### [The records]
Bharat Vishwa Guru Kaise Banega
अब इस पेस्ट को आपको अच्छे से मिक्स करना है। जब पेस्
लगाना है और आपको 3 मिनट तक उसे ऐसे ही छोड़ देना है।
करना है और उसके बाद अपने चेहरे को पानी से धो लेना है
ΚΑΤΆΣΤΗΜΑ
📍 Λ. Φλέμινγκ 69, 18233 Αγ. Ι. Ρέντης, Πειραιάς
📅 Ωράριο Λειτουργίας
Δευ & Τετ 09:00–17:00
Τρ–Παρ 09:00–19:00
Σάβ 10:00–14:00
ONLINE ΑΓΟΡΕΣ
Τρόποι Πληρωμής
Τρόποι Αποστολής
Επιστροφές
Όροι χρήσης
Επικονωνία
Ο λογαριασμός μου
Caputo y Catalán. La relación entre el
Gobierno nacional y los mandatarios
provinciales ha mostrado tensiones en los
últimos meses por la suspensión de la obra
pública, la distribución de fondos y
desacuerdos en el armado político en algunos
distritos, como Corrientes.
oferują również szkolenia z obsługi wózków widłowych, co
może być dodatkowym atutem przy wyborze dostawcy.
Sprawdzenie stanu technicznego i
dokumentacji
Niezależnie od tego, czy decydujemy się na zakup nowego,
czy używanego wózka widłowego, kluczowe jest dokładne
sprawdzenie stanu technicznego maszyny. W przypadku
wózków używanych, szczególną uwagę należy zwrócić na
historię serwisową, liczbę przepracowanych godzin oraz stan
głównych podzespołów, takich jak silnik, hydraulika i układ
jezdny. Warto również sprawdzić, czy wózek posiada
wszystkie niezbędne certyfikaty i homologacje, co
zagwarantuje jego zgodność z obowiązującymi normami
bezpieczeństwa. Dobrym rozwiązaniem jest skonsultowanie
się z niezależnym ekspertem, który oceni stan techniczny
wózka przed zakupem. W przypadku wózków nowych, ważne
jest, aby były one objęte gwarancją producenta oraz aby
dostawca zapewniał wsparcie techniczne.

---

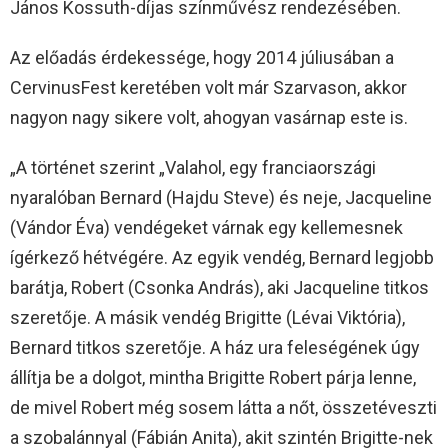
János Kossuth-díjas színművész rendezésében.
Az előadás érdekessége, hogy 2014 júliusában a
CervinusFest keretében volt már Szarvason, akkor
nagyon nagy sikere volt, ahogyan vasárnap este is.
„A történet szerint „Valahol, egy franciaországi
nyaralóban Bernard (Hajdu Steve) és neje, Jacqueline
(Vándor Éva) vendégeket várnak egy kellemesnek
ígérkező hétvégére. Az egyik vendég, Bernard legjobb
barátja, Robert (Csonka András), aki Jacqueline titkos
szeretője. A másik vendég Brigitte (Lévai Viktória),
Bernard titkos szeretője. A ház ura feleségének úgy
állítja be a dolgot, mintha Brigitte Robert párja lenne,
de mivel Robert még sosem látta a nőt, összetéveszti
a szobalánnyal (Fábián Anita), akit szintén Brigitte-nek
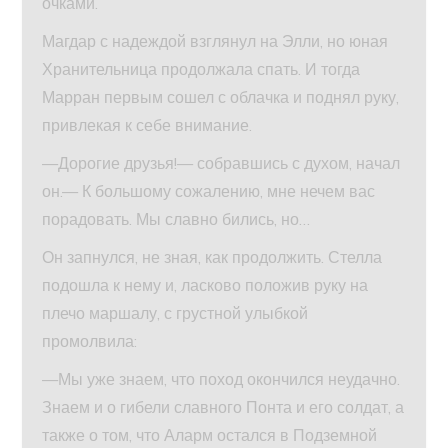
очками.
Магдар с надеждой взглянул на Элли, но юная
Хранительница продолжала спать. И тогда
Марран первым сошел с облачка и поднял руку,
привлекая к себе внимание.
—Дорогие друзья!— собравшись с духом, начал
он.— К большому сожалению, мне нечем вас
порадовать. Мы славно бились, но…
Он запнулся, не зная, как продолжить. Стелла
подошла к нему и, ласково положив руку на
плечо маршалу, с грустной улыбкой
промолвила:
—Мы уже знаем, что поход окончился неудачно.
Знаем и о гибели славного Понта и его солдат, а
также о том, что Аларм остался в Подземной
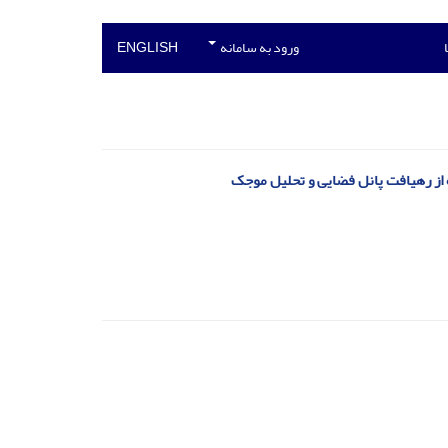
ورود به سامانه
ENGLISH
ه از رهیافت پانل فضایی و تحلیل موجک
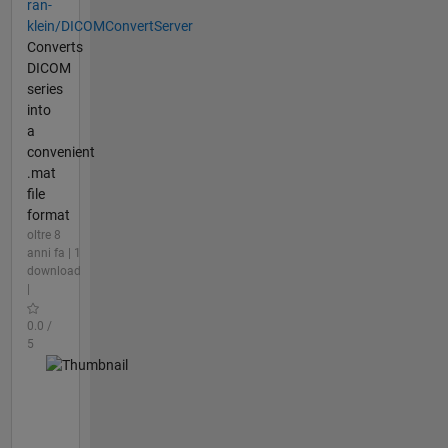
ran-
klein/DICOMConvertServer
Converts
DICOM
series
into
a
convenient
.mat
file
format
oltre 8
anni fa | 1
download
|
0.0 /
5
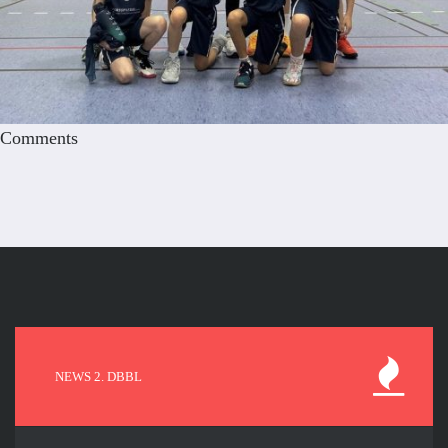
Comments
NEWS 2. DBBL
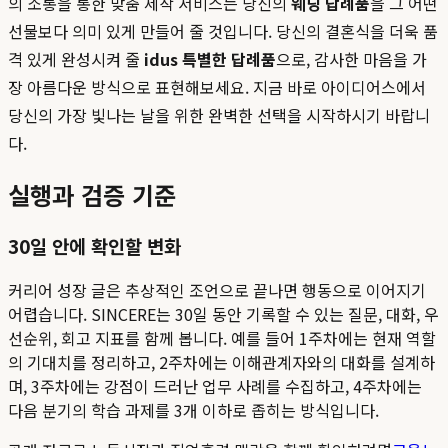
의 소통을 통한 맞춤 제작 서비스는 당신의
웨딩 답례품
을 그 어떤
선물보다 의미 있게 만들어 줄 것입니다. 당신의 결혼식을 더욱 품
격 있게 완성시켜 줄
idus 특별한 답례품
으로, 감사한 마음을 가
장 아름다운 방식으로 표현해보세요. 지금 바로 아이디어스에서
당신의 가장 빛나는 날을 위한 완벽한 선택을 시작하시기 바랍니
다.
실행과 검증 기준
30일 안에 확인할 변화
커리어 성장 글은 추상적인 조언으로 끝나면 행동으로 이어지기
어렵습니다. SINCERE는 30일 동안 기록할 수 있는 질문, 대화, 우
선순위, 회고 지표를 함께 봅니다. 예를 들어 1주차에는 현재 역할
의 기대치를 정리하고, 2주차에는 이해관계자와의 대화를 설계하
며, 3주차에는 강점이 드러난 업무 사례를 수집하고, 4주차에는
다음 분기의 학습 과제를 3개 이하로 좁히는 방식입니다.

...

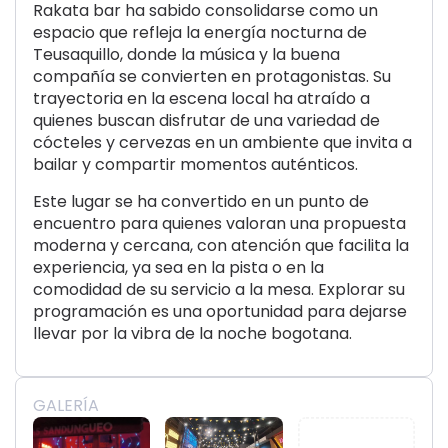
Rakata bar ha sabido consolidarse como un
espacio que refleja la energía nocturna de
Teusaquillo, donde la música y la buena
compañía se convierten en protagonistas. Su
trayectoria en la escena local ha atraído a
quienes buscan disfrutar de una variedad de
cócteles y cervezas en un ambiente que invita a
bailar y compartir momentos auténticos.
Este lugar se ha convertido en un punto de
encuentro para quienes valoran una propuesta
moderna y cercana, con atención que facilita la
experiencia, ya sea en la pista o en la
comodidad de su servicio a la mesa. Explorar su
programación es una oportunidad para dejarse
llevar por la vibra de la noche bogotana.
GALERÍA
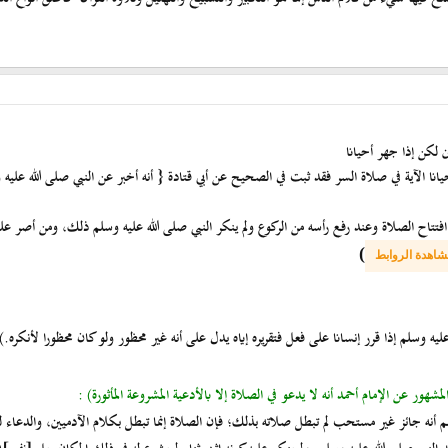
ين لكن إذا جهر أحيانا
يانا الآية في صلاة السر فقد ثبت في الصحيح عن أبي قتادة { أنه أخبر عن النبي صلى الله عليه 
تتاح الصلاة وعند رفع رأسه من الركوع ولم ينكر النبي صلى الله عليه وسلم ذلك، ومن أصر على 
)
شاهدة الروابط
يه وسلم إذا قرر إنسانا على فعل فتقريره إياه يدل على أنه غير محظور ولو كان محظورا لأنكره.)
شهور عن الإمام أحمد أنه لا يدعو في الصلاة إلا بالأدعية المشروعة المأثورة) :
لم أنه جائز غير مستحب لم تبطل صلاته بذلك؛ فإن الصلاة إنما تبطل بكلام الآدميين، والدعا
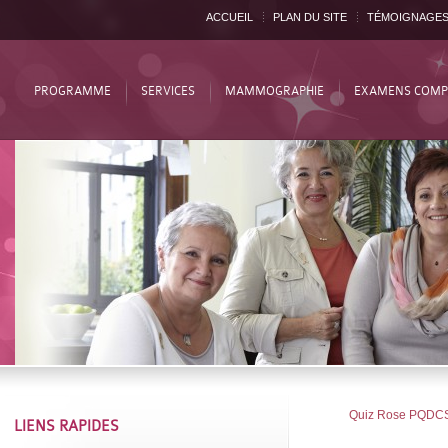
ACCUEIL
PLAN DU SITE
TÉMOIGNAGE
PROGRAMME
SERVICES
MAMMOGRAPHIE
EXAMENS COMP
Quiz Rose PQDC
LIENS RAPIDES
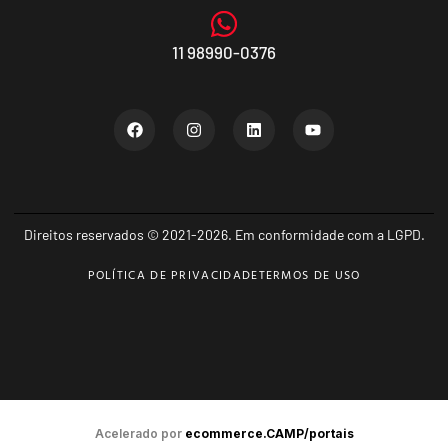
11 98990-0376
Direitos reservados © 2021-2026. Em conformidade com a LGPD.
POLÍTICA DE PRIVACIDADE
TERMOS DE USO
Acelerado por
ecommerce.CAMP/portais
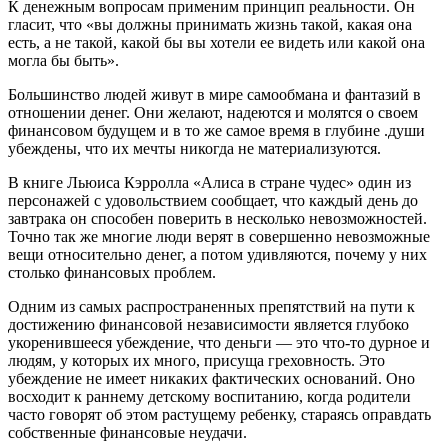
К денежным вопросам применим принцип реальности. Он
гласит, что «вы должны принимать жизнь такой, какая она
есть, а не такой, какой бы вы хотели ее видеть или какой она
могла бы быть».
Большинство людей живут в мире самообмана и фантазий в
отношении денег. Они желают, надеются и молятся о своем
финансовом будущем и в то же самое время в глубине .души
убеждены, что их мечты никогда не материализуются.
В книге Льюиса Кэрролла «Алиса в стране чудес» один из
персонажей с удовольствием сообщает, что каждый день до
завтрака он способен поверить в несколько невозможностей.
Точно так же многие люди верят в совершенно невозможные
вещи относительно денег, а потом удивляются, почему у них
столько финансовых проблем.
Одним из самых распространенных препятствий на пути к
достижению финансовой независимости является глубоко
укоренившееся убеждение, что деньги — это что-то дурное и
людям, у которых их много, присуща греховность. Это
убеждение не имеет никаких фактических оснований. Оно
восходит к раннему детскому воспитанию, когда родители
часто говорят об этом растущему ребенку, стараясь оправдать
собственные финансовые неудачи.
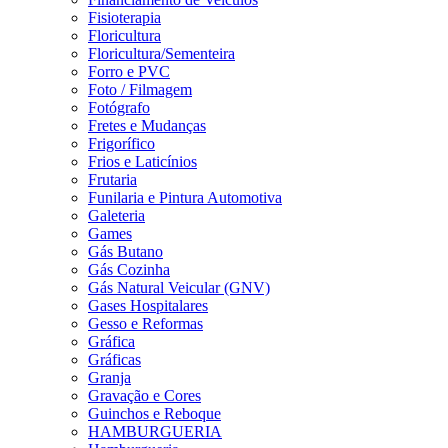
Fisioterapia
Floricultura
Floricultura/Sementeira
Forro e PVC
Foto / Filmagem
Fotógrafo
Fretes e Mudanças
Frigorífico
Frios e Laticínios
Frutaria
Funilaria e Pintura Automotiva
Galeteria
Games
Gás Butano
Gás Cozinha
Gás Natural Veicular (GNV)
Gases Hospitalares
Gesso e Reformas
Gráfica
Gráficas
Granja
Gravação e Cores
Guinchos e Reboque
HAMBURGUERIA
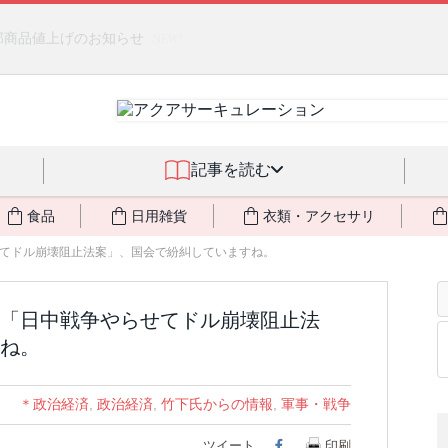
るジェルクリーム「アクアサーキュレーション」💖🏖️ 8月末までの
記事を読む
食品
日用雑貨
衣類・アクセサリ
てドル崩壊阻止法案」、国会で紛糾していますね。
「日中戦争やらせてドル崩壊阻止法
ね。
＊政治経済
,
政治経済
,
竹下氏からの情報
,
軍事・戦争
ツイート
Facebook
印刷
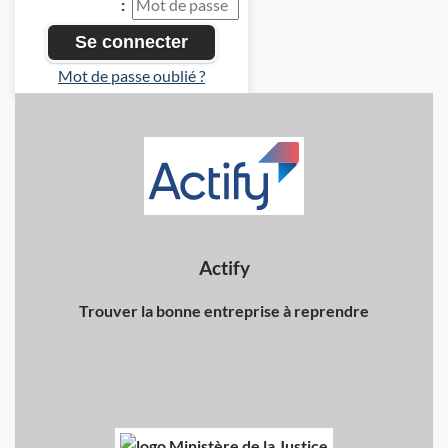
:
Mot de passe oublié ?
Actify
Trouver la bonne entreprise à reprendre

### [Task instructions]
Edit the records from the line with "К денежным вопросам" up to and including the line with "Большинство людей живут", replacing "принцип реальности" with "закон реальности" and leaving everything else unchanged. Return only those lines.

### [Answer to the exercise]
К денежным вопросам применим закон реальности. Он
гласит, что «вы должны принимать жизнь такой, какая она
есть, а не такой, какой бы вы хотели ее видеть или какой она
могла бы быть».
Большинство людей живут в мире самообмана и фантазий в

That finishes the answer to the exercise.